Bu duygumuzla baş edebilmemizin ve onu hakiki vazifesine yönlendirmemizin yolu öncelikle Rabbimizin
bize neden bu duyguyu verdiğini bilmemizden, sonrasında ise onu alternatif hangi duygular ile dengeleyebileceğimizi bilmekten geçer. Korku hissi bize verilmiştir, çünkü o his olmasa idi insan hiç bir zaman kendisini hedef alan maddi ve manevi tehlikelerden sakınma ihtiyacı duymayacaktı. Korku hissi olmasaydı dışarı çıktığımızda soğuktan korunmak için üzerimize bir şeyler alma ihtiyacı duymayacaktık, geceleri yattığımızda zararlı ve zehirli canlılara karşı önlem almayacaktık. Anne ve babamız bize zarar verecek bir şeyden sakındırmak istediğinde yada mühim bir yanlışımıza mani olmak için bizi tehdit ettiğinde buna hiç aldırış etmeyecektik. Aynen bunun gibi korku hissi olmasaydı, adeta dünyada bulunuşumuzun en birinci sebebi olan imtihan sırrı ortadan kalkacaktı, çünkü Cenab-ı Hakk’ın kullarını ateşten sakındırmak ve tekemmüllerini sağlayacak onca tehdit ve uyarının da hiç bir anlamı kalmayacaktı.

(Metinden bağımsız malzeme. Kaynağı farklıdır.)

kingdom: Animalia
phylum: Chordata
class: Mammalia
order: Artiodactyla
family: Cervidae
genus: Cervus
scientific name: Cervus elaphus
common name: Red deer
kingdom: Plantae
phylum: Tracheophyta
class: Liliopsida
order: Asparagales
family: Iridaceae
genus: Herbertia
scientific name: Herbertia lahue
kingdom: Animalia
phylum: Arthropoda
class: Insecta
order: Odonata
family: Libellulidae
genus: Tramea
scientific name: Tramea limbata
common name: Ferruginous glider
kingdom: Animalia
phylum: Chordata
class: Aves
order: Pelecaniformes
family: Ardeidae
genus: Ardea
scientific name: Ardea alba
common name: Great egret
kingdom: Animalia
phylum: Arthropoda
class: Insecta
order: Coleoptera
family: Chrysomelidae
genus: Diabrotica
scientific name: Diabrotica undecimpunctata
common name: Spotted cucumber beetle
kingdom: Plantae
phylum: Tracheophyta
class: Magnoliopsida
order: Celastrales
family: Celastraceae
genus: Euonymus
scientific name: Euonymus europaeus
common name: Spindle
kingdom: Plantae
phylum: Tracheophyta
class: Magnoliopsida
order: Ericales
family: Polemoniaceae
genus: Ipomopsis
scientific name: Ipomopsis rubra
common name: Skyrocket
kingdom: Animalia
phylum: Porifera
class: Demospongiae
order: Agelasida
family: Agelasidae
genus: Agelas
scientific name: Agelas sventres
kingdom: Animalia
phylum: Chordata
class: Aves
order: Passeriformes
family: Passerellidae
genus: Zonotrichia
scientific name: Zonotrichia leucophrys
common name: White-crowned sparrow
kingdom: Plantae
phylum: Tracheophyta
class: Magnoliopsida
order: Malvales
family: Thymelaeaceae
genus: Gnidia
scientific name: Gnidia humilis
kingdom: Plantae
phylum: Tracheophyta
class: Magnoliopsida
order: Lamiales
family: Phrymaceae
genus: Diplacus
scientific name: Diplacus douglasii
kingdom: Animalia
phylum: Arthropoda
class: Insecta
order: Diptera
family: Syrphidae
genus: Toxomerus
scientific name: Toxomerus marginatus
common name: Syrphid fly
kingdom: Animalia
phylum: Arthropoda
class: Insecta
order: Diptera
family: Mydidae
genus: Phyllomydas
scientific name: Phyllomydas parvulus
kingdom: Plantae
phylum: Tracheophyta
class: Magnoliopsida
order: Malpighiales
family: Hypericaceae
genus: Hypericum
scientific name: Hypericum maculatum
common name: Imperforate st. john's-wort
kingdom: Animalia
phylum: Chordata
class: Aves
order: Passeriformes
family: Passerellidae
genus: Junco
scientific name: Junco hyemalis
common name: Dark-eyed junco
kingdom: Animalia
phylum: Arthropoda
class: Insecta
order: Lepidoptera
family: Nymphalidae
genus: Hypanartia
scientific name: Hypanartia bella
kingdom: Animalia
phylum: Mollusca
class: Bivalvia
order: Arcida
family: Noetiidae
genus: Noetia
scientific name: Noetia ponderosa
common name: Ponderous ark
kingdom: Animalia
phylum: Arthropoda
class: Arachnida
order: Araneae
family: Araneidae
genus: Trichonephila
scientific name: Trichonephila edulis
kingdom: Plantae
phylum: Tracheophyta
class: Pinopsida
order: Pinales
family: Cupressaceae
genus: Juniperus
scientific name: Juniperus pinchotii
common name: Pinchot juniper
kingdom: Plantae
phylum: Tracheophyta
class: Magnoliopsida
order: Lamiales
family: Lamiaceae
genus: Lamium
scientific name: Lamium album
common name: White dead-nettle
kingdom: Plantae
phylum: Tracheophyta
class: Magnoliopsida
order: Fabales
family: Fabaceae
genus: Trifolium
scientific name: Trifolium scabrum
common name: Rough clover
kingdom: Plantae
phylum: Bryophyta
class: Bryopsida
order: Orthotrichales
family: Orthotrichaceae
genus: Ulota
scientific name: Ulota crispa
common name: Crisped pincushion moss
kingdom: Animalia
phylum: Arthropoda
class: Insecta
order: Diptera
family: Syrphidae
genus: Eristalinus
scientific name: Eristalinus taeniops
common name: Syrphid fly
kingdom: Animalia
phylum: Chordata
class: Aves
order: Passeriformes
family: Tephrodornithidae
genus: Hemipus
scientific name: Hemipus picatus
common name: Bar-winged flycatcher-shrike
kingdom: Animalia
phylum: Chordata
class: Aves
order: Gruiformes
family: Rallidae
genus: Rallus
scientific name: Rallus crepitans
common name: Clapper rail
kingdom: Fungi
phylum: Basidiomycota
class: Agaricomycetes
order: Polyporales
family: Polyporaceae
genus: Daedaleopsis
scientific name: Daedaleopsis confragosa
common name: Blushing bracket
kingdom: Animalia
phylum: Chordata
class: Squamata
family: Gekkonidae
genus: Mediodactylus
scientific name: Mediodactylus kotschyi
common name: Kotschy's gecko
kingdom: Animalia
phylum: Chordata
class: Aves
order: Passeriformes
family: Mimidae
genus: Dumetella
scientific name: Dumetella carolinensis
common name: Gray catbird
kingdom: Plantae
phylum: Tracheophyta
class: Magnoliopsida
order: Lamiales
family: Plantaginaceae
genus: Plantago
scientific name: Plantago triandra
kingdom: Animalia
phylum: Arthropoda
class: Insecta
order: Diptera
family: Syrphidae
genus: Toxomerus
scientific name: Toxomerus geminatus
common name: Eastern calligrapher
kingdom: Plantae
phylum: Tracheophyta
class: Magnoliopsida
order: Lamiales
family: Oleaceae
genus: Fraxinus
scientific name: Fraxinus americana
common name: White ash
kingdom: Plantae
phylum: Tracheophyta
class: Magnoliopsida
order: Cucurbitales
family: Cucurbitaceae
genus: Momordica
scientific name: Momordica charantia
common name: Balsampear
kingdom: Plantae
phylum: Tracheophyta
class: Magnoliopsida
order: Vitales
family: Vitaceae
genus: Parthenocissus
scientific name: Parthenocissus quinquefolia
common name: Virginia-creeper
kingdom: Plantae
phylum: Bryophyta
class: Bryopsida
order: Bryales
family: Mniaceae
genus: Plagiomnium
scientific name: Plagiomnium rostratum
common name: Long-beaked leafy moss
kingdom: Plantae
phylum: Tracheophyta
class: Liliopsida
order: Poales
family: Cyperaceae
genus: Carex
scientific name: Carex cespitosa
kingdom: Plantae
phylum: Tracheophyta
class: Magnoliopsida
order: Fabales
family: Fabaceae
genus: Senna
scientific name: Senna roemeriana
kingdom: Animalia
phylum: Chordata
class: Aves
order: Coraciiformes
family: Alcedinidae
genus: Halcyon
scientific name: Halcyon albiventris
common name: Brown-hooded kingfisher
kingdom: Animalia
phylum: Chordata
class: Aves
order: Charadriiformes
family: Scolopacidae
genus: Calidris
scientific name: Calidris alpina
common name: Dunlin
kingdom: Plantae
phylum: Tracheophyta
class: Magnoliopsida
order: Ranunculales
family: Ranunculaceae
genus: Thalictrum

Korku hissinin hiç olmadığı bu gibi durumlarda denge bozulacağı gibi aynı şekilde korku hissinin gereksiz şişirilmesi
ve abartılması da dengeyi bozar, insanlarda psikolojik ve manevi bir çok hasara yol açar. Insana düşen ise ayetteki uyarıya kulak vermek ve ikisi arasındaki dengeyi tam kurabilmektir. Bunun yolu da korku hissini dengeleyecek diğer duyguları harekete geçirmek ve Kur’anı bütün yönleriyle anlayacak bir ilime sahip olmaktır. Örneğin aşırı korku ve endişe hissini dengeleyebilecek duygular İman, Reca (ümit), Muhabbet (sevgi), Şefkat, İtimad, Adalet gibi duygulardır. Aşırı korku hissini dengelemek için fıtramızda derc edilmiş bu alternatif duyguları hemen yardıma çağırmalıyız. Örneğin iman duygumuz bize herşeyin dizginini elinde tutan ve herşeyin ancak O’nun dilemesi ile yaratılan bir yüce yaratıcının
olduğunu hatırlatır, dolayısyla hemen O’na sığınır ve O’ndan yardım dileriz. Reca yani ümit duygumuzla Allah’ın bize vadettiği güzel şeyleri hatırlarız. Muhabbet ve şefkat duygularımızla bu duyguları içimize yerleştiren Zat’ın aslında ne kadar Vedud ve Rahim olduğunu düşünürüz. Aynı şekilde O’nun ne kadar adaletli olduğunu hatırlar ve O’nun yüce adaletine itimad eder, bize asla haksızlık etmeyeceğini biliriz. Işte asıl maharet bütün bu duyguları bir eczacının marifetiyle her ilaçtan gerektiği kadar dozda koymasını sağlayacak hassas bir terazinin tartısıyla kullanmak, dengeyi ve mizanı hiç bozmamaktır. Işte o zaman fıtramızdaki bu duyguları tam manasıyla kullanmış, onları hakiki vazifesi olan Rabbimizi bütün isim ve sıfatları ile tanımamızı sağlayacak hassas aletler ve tartılar konumuna yükseltmiş oluruz.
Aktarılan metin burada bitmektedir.